Sometimes I look into the mirror or workout at the gym and it seems as if I can safely ignore parts of my health care. I am very spoiled and even with a history of two serious illnesses, I am healthier than most my age and able to stay active and productive most of the time. Thus, I know that it is relatively easy for me to convince myself that I can push myself beyond what I would recommend for anyone else. Yet, eventually my body will just refuse to function any longer. In some respects, my warning system is either not very loud or I am able to override the signals for a significant period of time. There are exceptions. If, for example, I drink more than one small glass of wine I immediately. My body quickly lets me know that this particular body is not designed to tolerate much alcohol. The adult, healthy part of me is now very grateful that I cannot drink more than is healthy for me. As a very young man, I thought my body was very wimpy and was embarrassed that I could not drink like other “MEN.”
I was also aware from a very early age that I am a very emotional person. Yet, as is true for many of we men, I learned from my parents and others that “men did not cry,” show too much affection, or admit to other signs of emotional weakness. I can recall at a very early age deciding I would not cry, especially in front of anyone else and preferably not even in private. I did not cry for many years until the death of my father when I was 26. Even then, I was chided and ushered off to a private room so no one would observe me crying. The clear messages were, “Be a man. Don’t make a scene.” I also learned not to talk about my emotions although I did learn that expressing anger was more okay and a “good” way to keep people from pressing me about what I was feeling or from trying to get too close emotionally or physically.

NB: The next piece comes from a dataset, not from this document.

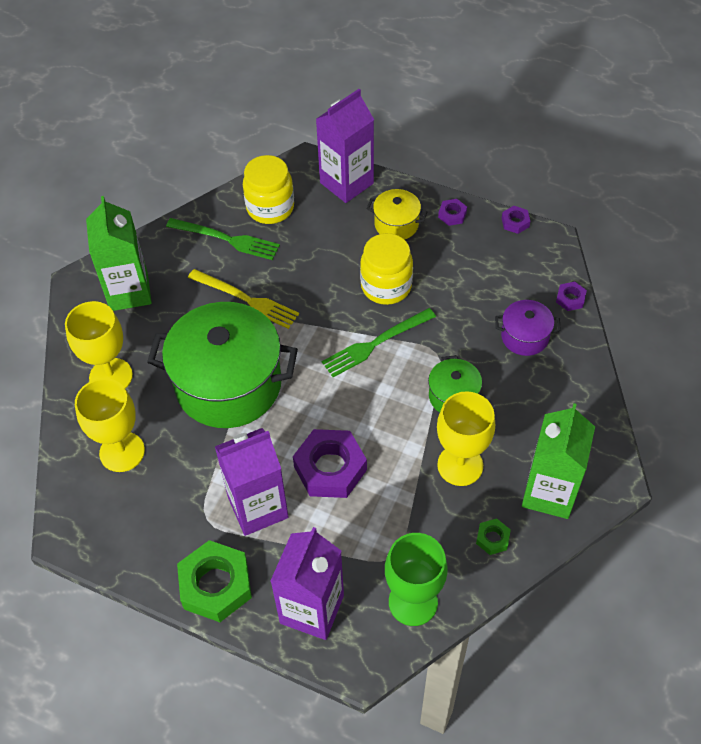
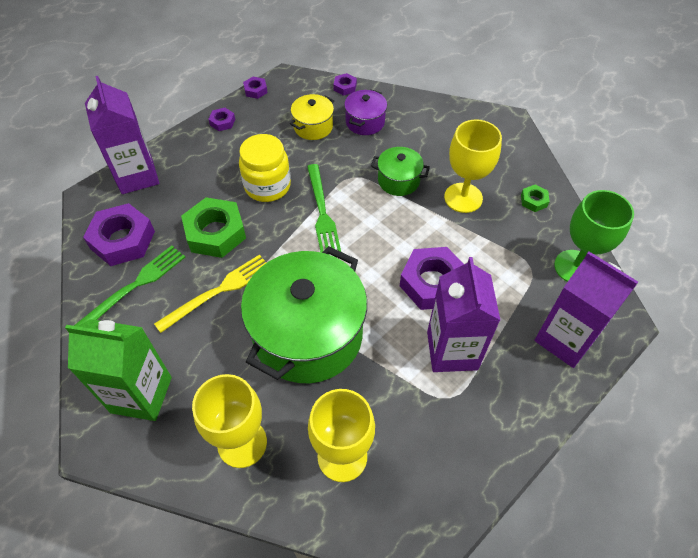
camera: 70 degrees left, 0 degrees up
(216, 585) = (522, 409): green nut -> green nut (215, 233)
(270, 208) = (122, 240): yellow jar -> purple nut
(396, 224) = (207, 158): yellow pot -> yellow pot (313, 127)
(549, 493) = (505, 156): green carton -> none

By the time I was a teenager, I was anxious much of the time. Although I tried to be always there for friends and family, I did not allow others “too close” to me because I knew that I could not keep my emotions buried and allow folks close.

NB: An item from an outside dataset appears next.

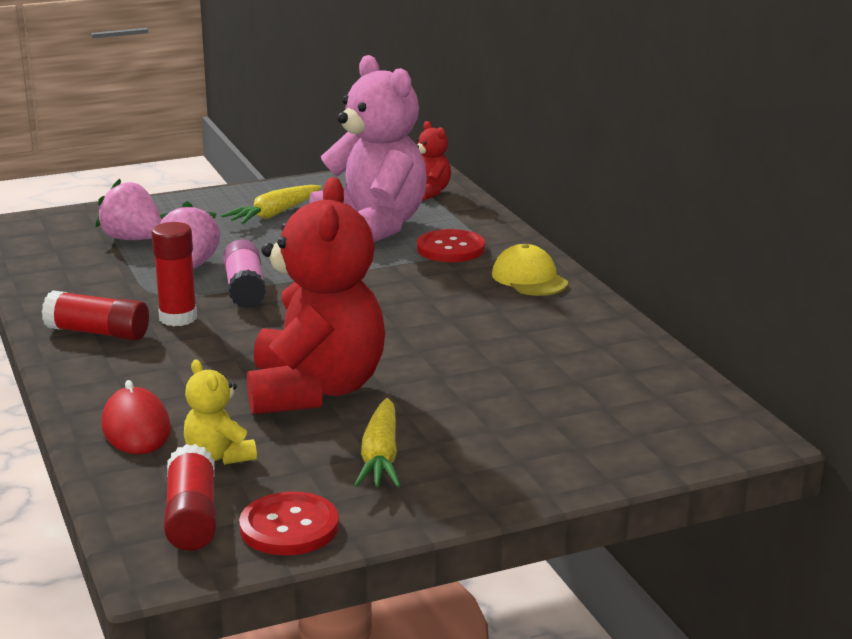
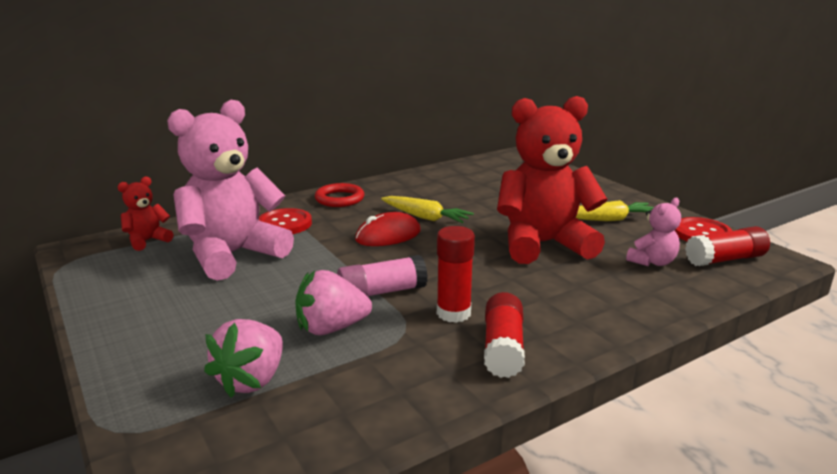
camera: 100 degrees left, 0 degrees up
(136, 428) = (647, 296): red mouse -> red mouse (388, 235)
(219, 456) = (652, 262): yellow teddy bear -> pink teddy bear
(274, 214) = (186, 304): yellow carrot -> yellow carrot (425, 217)
(529, 278) = (339, 199): yellow cap -> red ring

Still, being the spoiled person I was, I was able to get through school, serve in the military, attend the U. S. Naval Academy, and otherwise appear to function well. I was even able to get married although my lack of willingness to share emotionally eventually took its toll on the marriage.
My body repeatedly attempted to get my attention with feelings of anxiety, an upset intestinal system, and other nuisance physical and emotional symptoms of “dis ease.”
Even though I appeared to continue to function well in most areas of my life, my body never or seldom felt good for long. I was able to ignore the messages of my body. I am sure that the fact that I ate fairly well did not drink much alcohol or caffeine, and exercised all helped me ignore the voice of my body for a long time.
There came a time when I could no longer ignore the fact that my body was unhealthy and yet, other than anxiety or a general sense of disease, there was no illness which the doctor could diagnose.
I finally had to admit to myself and then to a therapist that the sense of “dis ease” was because I was trying to be someone I was not. For whatever reason, I am a very emotional person meaning I experience love, joy, beauty, and other sensations very intensely. When I do not own and do not share those emotions my body is at war with itself. This was why I was so anxious.
Getting rid of the symptom took a lot of work and included the following steps:
· Admitting to myself and then to others that I am an emotional person.
· On an intellectual level at first, intentionally accepting that the emotional part of me is something to be honored and celebrated.
· Reinforcing the new messages with writing, speaking a new truth, and relaxing my “dance.”
· Hiring a coach/therapist to guide me through this process. I needed someone who did not let me intellectualize the process. I was great at learning to talk about my emotions. Sharing them was something quite different.
· Selecting a support system with whom I could learn to be comfortably myself – people whose did not expect me to “suck it up like a man.”
· Redefining strength as the willingness to have the courage to be who I am no matter what others thought or did not think.